Required work
Output only these lines, set down exactly: the one containing "nose: (304, 99)" and each line after it through the end of the records.

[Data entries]
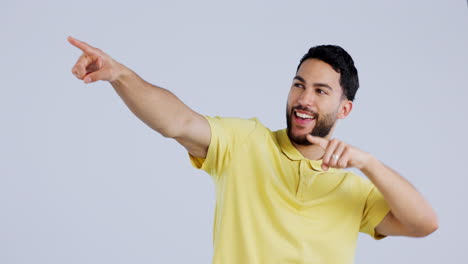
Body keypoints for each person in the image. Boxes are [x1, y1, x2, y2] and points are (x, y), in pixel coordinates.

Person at [68, 36, 438, 264]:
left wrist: (369, 163)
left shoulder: (355, 191)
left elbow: (425, 224)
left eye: (320, 91)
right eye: (299, 85)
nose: (304, 99)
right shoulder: (244, 142)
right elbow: (176, 122)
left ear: (344, 109)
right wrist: (119, 74)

Task response
nose: (304, 99)
right shoulder: (244, 142)
right elbow: (176, 122)
left ear: (344, 109)
right wrist: (119, 74)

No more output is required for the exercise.